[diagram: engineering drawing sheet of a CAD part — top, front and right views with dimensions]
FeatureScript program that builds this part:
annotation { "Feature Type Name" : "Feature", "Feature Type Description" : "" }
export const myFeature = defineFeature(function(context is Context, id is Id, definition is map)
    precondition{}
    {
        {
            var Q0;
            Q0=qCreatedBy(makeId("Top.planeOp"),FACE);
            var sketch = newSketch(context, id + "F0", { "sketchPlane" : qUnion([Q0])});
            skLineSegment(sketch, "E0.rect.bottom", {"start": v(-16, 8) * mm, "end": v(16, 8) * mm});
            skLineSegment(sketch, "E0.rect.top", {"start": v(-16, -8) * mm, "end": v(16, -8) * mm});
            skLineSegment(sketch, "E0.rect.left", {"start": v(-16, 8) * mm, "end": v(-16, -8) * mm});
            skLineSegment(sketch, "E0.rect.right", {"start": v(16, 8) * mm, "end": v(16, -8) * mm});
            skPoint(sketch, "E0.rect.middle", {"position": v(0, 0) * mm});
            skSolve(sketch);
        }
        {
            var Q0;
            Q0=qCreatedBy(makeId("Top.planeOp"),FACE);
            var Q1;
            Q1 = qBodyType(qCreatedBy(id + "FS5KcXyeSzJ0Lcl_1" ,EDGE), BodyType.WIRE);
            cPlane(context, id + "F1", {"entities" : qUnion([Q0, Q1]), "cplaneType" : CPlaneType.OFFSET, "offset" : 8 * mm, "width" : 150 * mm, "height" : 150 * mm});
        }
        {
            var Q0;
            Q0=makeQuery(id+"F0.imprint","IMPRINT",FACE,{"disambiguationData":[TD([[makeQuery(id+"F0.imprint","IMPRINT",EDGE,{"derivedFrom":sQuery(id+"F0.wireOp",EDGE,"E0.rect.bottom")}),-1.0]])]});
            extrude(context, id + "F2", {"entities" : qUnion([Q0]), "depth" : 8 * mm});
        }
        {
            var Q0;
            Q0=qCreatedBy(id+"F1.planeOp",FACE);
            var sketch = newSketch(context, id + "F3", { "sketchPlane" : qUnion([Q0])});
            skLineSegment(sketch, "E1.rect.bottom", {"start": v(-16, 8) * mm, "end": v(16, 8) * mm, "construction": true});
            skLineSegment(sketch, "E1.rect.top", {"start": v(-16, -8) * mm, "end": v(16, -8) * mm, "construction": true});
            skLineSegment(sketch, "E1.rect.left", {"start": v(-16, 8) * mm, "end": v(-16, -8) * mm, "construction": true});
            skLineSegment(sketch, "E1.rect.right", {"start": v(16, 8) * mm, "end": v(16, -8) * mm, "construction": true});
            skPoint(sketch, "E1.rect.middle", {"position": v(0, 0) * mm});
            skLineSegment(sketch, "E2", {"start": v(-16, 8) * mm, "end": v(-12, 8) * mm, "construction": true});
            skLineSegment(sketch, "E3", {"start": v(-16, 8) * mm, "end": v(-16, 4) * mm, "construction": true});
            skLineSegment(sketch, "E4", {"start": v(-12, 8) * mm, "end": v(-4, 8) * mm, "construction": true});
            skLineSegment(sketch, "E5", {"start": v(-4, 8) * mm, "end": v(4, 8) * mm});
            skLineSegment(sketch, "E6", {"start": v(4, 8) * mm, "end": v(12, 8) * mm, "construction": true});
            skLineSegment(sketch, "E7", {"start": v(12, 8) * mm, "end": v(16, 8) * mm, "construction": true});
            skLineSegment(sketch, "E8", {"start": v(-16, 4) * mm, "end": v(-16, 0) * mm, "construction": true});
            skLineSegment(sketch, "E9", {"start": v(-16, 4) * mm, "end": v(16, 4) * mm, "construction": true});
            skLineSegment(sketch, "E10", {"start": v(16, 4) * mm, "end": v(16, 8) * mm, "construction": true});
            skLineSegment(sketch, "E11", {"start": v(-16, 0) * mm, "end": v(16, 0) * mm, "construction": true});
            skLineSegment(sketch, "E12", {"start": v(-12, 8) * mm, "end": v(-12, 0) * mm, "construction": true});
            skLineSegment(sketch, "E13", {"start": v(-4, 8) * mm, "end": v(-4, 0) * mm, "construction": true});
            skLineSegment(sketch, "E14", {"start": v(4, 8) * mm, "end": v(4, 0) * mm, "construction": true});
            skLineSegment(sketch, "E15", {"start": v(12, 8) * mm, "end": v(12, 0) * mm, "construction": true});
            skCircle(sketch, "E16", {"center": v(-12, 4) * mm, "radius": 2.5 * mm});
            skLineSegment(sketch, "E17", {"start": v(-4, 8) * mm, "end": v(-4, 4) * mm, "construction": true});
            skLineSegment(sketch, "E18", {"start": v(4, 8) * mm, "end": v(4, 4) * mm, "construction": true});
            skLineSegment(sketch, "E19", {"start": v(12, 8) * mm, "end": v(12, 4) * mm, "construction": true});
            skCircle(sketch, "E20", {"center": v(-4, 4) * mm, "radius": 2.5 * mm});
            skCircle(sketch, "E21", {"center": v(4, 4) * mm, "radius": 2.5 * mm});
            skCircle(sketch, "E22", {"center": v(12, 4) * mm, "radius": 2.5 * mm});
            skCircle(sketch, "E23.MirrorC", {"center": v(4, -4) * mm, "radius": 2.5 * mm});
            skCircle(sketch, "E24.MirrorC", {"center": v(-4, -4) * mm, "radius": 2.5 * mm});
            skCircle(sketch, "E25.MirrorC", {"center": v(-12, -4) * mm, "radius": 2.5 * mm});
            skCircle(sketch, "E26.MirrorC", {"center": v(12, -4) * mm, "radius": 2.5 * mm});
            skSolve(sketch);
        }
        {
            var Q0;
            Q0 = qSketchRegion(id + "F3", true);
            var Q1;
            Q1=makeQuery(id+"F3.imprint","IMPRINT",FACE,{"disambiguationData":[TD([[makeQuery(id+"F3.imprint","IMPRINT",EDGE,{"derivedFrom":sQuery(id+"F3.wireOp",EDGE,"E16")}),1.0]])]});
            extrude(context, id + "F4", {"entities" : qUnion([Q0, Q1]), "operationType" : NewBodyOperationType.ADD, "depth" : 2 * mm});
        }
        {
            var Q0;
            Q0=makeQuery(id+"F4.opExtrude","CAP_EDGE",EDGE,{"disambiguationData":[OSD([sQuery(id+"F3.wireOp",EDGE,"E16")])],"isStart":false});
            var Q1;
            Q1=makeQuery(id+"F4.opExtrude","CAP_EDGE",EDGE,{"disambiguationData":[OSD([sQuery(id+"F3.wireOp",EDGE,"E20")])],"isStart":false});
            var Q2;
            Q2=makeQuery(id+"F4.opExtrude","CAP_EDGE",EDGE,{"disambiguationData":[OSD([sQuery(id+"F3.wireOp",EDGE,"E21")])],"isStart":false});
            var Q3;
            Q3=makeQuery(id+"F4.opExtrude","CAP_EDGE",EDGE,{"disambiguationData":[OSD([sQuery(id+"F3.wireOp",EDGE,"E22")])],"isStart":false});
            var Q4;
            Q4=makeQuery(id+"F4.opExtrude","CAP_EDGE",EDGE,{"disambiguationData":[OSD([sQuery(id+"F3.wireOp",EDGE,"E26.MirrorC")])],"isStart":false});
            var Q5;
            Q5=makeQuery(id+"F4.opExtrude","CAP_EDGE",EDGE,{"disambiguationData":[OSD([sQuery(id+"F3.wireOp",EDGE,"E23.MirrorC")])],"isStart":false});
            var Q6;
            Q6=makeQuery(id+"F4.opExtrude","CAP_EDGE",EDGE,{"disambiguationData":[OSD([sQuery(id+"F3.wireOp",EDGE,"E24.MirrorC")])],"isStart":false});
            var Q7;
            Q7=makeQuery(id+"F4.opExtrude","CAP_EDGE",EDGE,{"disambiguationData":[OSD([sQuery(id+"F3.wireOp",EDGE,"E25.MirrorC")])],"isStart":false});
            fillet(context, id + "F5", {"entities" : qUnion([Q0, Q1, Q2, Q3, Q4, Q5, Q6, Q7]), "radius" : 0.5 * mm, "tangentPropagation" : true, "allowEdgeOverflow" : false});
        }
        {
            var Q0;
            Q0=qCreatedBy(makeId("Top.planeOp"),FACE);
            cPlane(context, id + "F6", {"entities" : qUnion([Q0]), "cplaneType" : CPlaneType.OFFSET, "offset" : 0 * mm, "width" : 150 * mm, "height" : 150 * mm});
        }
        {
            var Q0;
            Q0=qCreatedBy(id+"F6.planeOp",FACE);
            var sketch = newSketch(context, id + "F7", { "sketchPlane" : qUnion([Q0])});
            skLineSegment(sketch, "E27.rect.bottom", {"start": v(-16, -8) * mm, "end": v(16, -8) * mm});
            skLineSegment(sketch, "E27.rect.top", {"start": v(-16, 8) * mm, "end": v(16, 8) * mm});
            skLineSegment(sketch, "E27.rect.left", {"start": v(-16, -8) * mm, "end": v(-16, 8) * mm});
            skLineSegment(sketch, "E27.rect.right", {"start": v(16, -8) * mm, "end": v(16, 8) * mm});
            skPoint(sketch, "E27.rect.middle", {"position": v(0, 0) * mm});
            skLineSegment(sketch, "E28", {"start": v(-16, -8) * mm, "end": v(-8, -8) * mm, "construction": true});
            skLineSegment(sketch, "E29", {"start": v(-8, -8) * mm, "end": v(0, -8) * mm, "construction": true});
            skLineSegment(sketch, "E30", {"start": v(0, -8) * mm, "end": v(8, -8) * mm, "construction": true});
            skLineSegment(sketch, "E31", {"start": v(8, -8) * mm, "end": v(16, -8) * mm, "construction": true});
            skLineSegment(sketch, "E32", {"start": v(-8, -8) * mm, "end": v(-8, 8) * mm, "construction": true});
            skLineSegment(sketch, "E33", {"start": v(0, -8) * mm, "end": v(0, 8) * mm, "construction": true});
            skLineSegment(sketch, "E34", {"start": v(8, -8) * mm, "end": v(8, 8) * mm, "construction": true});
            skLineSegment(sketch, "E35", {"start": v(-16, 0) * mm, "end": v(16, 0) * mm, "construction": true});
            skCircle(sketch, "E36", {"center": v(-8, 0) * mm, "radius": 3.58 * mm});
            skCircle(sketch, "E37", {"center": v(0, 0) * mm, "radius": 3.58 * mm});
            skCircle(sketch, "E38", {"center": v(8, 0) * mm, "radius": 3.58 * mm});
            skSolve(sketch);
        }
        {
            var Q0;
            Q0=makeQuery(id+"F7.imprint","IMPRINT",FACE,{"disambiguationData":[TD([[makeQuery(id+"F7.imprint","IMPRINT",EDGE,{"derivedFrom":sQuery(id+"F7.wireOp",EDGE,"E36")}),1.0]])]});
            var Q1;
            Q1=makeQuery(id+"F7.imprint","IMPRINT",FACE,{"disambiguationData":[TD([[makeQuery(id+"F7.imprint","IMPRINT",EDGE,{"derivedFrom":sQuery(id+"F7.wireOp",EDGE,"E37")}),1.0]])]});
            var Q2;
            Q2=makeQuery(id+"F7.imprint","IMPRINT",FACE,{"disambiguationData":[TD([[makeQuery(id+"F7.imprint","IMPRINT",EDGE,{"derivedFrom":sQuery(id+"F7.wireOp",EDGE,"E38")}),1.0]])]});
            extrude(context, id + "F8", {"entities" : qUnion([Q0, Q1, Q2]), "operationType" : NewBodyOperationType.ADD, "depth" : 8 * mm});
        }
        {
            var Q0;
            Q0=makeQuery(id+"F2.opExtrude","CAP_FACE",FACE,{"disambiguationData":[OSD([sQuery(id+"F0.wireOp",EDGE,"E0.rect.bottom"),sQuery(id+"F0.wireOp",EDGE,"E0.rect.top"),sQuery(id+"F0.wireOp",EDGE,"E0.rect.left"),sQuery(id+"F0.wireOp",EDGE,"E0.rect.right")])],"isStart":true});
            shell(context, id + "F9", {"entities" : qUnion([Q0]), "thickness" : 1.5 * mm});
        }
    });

--- --- ---

Write out the entries word for word, from their first line through the line containing "Q1 = qBodyType(qCreatedBy(id", inclusive.

**TASK OUTPUT:**
[diagram: engineering drawing sheet of a CAD part — top, front and right views with dimensions]
FeatureScript program that builds this part:
annotation { "Feature Type Name" : "Feature", "Feature Type Description" : "" }
export const myFeature = defineFeature(function(context is Context, id is Id, definition is map)
    precondition{}
    {
        {
            var Q0;
            Q0=qCreatedBy(makeId("Top.planeOp"),FACE);
            var sketch = newSketch(context, id + "F0", { "sketchPlane" : qUnion([Q0])});
            skLineSegment(sketch, "E0.rect.bottom", {"start": v(-16, 8) * mm, "end": v(16, 8) * mm});
            skLineSegment(sketch, "E0.rect.top", {"start": v(-16, -8) * mm, "end": v(16, -8) * mm});
            skLineSegment(sketch, "E0.rect.left", {"start": v(-16, 8) * mm, "end": v(-16, -8) * mm});
            skLineSegment(sketch, "E0.rect.right", {"start": v(16, 8) * mm, "end": v(16, -8) * mm});
            skPoint(sketch, "E0.rect.middle", {"position": v(0, 0) * mm});
            skSolve(sketch);
        }
        {
            var Q0;
            Q0=qCreatedBy(makeId("Top.planeOp"),FACE);
            var Q1;
            Q1 = qBodyType(qCreatedBy(id + "FS5KcXyeSzJ0Lcl_1" ,EDGE), BodyType.WIRE);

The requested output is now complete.